# Input records:
_ _ _ _

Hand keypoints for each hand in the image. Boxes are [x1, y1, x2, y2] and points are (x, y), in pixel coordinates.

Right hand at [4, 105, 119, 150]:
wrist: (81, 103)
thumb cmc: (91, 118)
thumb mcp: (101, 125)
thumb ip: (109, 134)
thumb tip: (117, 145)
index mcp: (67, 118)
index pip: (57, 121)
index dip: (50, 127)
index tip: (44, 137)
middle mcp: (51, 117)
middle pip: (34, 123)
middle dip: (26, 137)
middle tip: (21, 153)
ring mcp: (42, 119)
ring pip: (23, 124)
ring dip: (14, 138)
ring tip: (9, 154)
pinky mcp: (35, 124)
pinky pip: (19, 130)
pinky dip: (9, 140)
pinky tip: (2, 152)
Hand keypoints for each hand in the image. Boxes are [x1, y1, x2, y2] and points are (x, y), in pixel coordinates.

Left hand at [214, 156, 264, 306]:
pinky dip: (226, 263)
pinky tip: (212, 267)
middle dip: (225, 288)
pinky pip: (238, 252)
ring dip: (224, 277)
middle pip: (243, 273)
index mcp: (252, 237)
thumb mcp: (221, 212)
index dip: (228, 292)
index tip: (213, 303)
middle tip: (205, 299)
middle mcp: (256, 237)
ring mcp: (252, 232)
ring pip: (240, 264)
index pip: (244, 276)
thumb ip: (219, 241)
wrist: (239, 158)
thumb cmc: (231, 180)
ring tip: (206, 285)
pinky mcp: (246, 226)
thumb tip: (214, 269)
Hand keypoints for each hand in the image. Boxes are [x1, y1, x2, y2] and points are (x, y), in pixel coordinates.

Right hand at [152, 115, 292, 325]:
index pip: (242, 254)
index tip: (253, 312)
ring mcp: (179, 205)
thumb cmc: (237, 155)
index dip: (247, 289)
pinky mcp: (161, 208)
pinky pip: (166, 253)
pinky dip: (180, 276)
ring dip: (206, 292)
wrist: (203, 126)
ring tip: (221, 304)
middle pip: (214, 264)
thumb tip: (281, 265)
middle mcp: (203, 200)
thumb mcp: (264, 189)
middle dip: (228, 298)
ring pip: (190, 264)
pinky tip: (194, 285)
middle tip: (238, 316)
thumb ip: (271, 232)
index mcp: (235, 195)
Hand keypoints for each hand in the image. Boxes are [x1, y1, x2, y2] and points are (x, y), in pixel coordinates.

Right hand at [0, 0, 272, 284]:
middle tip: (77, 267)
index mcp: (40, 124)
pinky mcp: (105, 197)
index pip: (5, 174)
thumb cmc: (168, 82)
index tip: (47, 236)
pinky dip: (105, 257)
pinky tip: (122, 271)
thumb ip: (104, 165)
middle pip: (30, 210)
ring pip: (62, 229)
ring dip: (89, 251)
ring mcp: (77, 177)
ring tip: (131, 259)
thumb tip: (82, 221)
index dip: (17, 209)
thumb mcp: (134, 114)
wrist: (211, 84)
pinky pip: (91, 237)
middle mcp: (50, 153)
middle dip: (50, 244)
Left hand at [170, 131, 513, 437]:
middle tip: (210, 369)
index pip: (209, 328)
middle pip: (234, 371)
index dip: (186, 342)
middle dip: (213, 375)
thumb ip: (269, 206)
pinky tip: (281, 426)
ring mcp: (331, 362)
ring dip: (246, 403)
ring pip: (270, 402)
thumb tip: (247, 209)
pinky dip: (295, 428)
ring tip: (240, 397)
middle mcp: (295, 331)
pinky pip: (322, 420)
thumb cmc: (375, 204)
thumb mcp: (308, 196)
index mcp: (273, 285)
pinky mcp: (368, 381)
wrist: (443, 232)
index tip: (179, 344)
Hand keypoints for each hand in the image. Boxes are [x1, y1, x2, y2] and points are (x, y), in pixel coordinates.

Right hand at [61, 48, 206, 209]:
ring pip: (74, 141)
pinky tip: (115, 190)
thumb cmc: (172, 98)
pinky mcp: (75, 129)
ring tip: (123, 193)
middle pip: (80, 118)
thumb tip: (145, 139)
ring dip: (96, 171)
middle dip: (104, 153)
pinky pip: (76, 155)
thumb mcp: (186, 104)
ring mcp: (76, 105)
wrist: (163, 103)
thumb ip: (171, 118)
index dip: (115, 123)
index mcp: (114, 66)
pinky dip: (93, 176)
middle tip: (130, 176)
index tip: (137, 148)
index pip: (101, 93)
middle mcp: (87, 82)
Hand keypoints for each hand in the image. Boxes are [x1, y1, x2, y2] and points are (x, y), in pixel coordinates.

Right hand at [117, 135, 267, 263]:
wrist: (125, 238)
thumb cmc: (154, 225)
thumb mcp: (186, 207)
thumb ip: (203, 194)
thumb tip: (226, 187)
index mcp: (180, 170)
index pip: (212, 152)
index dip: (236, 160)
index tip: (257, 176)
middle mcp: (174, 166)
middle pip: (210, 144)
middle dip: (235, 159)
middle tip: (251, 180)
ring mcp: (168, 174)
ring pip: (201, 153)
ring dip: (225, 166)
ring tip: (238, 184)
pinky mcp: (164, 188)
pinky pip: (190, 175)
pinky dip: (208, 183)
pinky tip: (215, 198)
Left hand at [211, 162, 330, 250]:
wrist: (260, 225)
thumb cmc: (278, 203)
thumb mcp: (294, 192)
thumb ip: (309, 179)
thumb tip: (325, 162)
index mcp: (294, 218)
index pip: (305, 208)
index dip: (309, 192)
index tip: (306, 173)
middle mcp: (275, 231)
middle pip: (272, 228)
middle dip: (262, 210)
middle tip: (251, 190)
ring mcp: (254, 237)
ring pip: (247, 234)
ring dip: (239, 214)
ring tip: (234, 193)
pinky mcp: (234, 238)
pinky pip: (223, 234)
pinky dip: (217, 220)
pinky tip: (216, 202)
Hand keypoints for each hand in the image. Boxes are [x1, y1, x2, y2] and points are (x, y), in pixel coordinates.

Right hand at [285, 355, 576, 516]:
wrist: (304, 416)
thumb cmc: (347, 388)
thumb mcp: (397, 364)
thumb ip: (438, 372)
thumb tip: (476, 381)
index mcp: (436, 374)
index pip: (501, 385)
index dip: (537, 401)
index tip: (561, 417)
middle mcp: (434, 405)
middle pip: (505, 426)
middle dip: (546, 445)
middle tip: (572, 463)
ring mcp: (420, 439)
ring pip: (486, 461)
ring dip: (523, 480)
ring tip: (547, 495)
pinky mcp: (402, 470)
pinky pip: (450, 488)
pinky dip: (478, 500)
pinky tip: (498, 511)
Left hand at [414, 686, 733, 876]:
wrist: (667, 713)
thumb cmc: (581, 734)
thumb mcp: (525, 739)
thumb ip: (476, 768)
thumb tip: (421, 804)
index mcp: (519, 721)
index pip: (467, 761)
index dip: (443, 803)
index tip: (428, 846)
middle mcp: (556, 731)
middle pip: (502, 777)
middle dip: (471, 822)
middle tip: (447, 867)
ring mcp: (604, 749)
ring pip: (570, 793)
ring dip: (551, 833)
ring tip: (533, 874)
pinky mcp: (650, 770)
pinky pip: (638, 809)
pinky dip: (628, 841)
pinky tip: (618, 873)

_ _ _ _

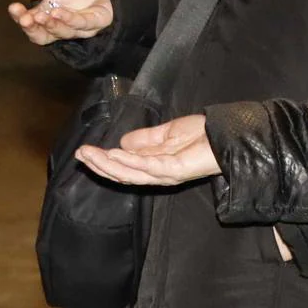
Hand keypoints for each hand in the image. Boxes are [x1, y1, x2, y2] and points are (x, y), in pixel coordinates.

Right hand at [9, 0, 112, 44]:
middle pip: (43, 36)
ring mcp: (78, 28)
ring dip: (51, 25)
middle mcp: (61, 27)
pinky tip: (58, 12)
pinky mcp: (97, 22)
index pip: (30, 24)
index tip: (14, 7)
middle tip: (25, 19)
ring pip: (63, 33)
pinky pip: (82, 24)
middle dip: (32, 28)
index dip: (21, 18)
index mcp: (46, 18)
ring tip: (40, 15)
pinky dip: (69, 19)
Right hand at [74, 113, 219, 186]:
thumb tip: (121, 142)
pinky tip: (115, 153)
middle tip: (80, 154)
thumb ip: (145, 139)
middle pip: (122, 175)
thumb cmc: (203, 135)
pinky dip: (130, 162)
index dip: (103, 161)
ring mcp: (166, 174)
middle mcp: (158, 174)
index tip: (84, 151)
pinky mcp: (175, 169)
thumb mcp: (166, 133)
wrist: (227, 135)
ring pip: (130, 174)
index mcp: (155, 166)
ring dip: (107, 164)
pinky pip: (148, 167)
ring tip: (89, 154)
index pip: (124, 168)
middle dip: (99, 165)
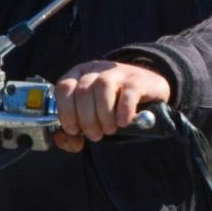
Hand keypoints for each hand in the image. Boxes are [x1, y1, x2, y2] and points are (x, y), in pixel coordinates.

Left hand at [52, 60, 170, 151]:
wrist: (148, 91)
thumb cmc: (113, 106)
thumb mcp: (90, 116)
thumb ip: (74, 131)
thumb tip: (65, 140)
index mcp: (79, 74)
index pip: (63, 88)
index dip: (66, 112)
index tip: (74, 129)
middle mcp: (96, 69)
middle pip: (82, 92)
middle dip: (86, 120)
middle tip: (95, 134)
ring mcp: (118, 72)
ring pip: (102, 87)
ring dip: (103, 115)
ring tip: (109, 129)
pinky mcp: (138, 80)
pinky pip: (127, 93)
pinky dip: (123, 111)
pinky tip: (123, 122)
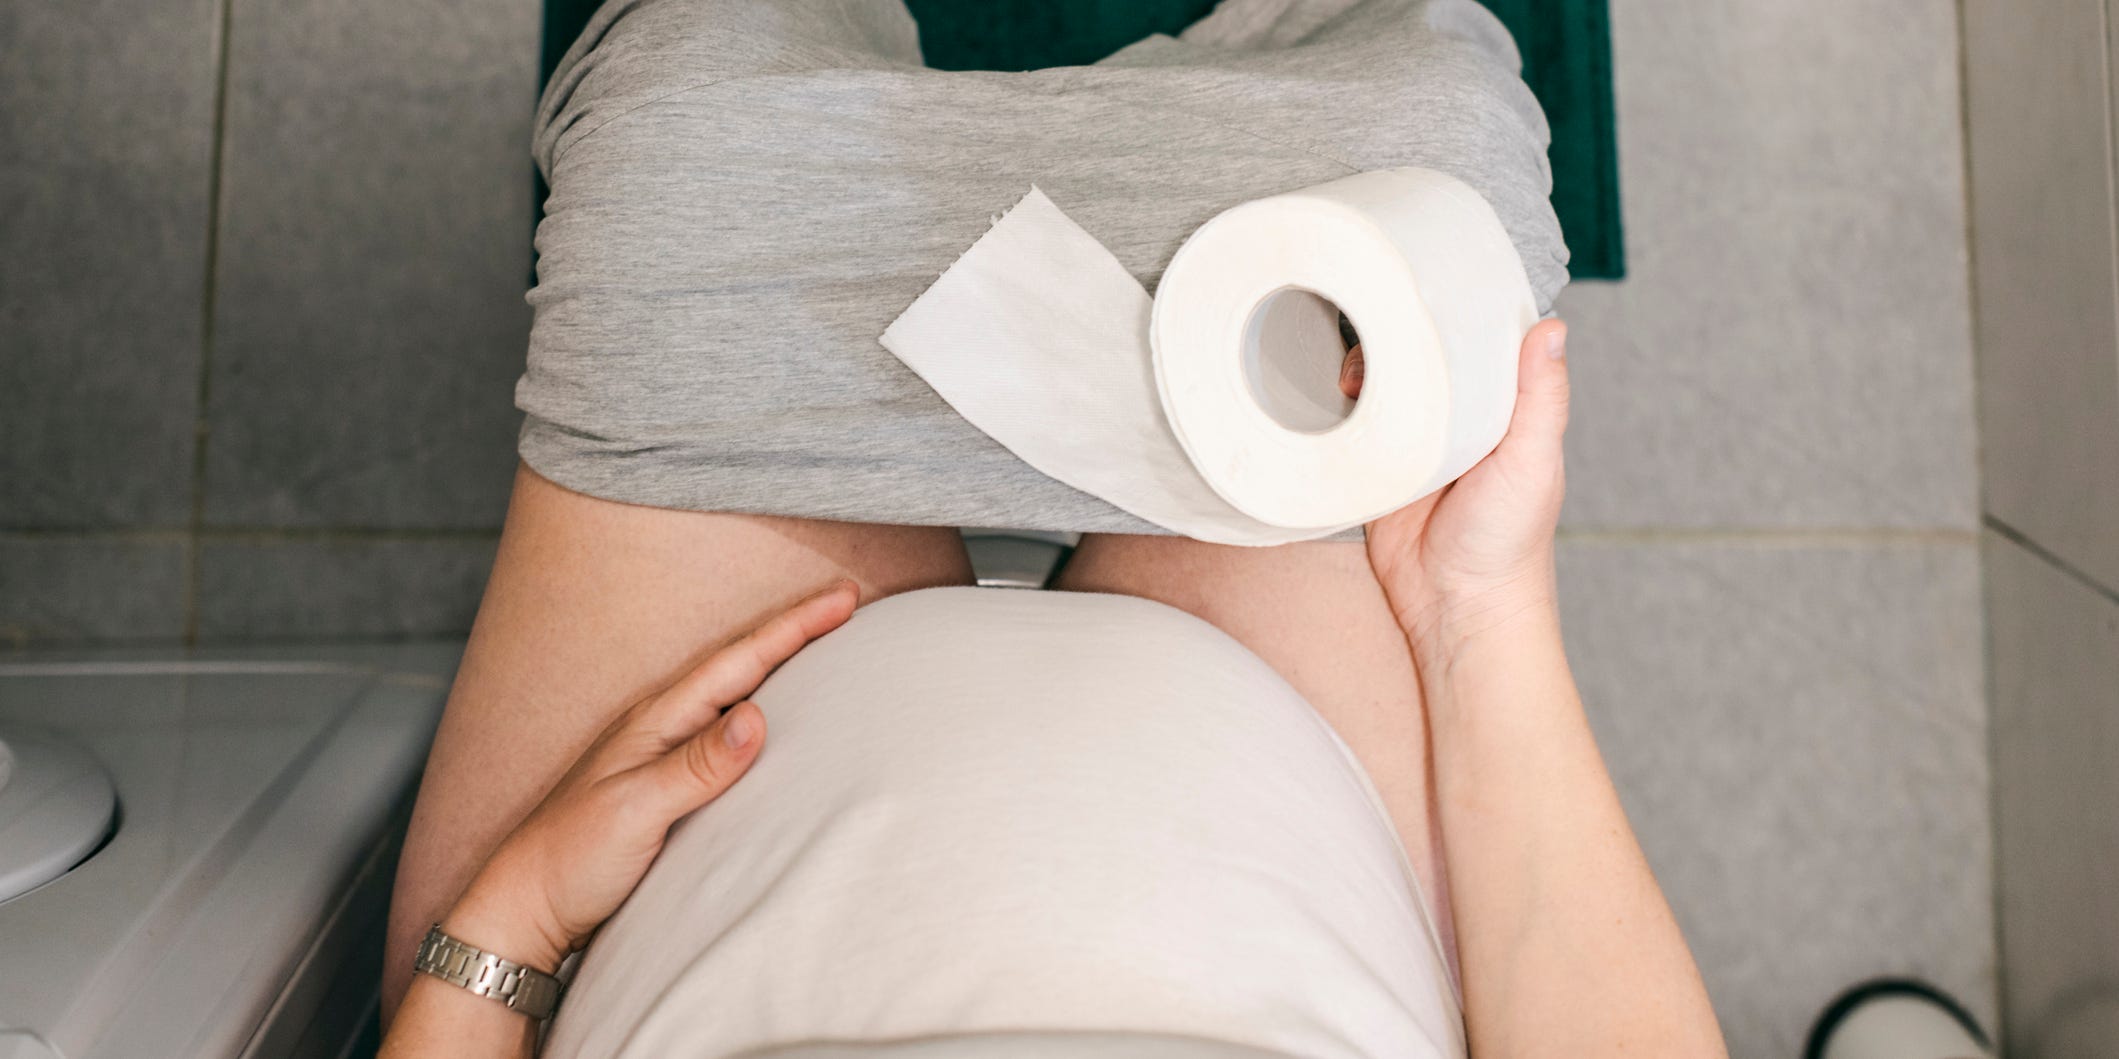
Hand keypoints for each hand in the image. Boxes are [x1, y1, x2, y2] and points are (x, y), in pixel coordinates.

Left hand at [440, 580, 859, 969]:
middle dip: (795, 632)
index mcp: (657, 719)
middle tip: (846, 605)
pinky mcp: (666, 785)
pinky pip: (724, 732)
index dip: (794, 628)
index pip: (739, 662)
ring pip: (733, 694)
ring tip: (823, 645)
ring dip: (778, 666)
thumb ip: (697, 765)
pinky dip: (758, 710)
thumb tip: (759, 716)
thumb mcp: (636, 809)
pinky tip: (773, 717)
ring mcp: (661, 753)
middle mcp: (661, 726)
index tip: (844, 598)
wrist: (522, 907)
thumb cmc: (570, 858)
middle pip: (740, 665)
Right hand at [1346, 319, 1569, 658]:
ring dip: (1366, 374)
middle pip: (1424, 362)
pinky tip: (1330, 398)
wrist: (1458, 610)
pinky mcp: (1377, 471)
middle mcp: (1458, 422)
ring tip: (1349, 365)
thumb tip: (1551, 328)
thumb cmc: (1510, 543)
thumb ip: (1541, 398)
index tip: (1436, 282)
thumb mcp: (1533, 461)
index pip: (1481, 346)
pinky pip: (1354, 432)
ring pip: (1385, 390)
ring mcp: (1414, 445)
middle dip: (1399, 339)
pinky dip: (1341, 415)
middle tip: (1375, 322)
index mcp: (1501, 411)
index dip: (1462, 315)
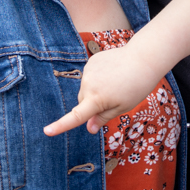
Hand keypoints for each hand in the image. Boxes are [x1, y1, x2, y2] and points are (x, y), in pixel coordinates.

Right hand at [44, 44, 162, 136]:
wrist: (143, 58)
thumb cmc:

_ _ _ _

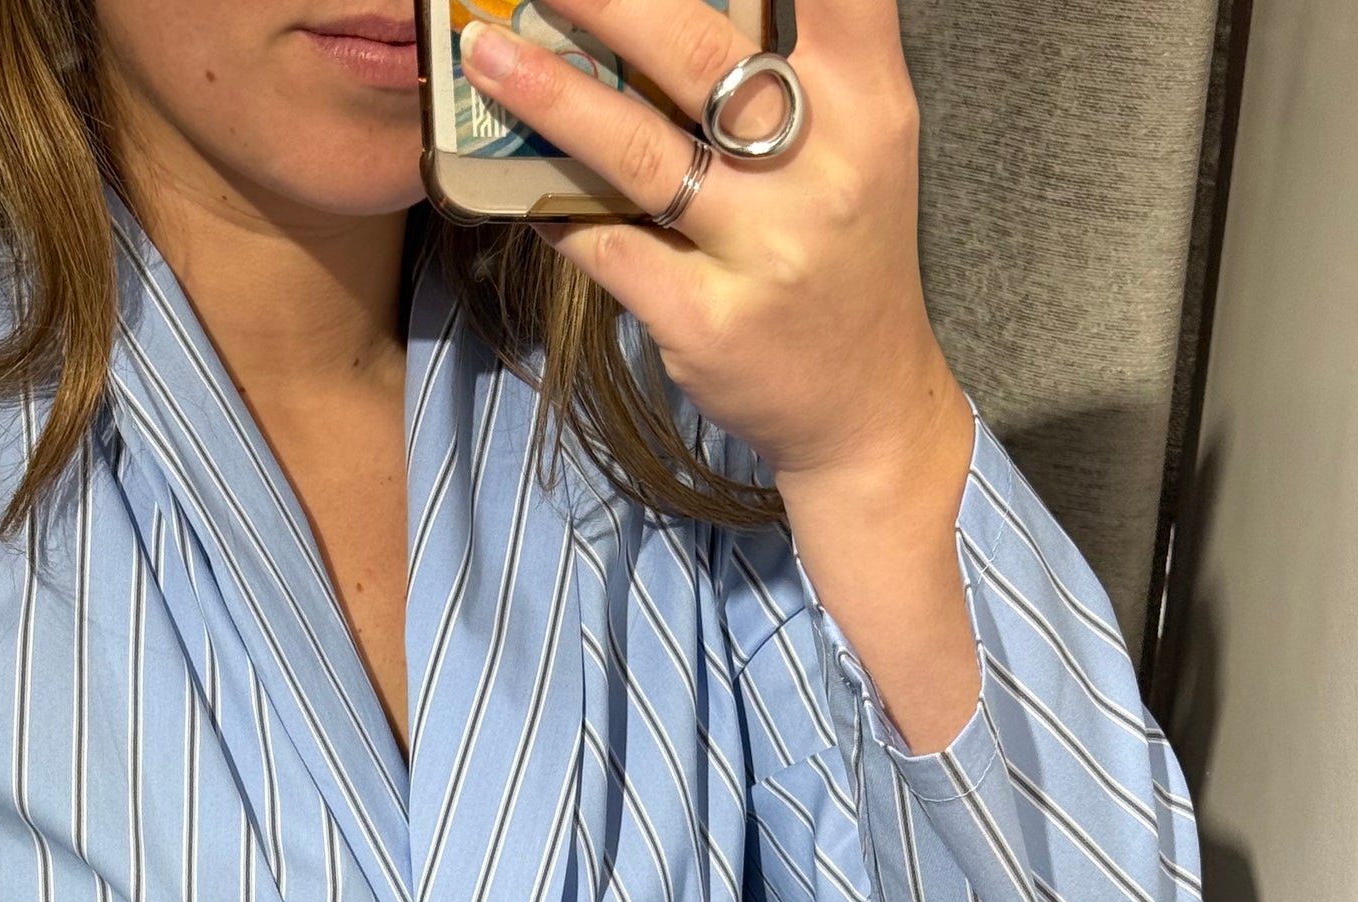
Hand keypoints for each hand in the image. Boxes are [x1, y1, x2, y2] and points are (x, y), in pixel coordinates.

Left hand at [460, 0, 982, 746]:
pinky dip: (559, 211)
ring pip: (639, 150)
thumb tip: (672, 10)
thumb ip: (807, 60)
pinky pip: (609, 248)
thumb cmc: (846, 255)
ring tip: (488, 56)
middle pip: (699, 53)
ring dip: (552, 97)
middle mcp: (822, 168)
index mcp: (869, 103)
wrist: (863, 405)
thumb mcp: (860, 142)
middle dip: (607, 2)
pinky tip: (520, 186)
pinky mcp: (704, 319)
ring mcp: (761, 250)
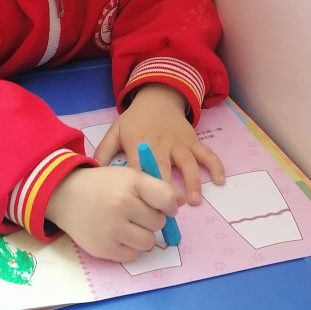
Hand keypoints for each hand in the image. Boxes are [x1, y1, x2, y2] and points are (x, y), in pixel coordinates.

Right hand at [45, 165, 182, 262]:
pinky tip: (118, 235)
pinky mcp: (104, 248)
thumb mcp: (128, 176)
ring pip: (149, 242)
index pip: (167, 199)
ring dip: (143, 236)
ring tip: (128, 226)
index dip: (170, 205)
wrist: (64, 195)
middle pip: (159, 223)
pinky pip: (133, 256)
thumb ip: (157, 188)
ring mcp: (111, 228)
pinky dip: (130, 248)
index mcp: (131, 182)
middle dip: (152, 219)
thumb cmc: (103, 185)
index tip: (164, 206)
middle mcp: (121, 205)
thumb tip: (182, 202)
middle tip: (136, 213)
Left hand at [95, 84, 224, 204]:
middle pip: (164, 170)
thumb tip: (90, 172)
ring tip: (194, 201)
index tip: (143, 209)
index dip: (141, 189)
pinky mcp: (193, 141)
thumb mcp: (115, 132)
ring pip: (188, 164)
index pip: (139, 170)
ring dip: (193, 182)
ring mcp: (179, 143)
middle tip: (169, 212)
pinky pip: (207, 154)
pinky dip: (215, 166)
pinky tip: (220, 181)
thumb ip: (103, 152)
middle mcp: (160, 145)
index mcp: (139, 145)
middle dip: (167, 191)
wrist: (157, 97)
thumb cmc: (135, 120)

_ _ _ _

# Problem:
What are the lines above, starting at the one with "index tip: (84, 151)" and ending at the one with "middle dip: (99, 165)"? Give them again exactly, and only them.

# Answer to this task:
index tip: (84, 151)
pinky mcp: (175, 169)
thumb mcp: (166, 133)
wrist: (227, 135)
ring pip: (130, 174)
index mcp: (155, 166)
ring dip: (107, 164)
pinky pip: (148, 167)
ring tip: (89, 154)
index pip: (124, 168)
middle dip: (99, 165)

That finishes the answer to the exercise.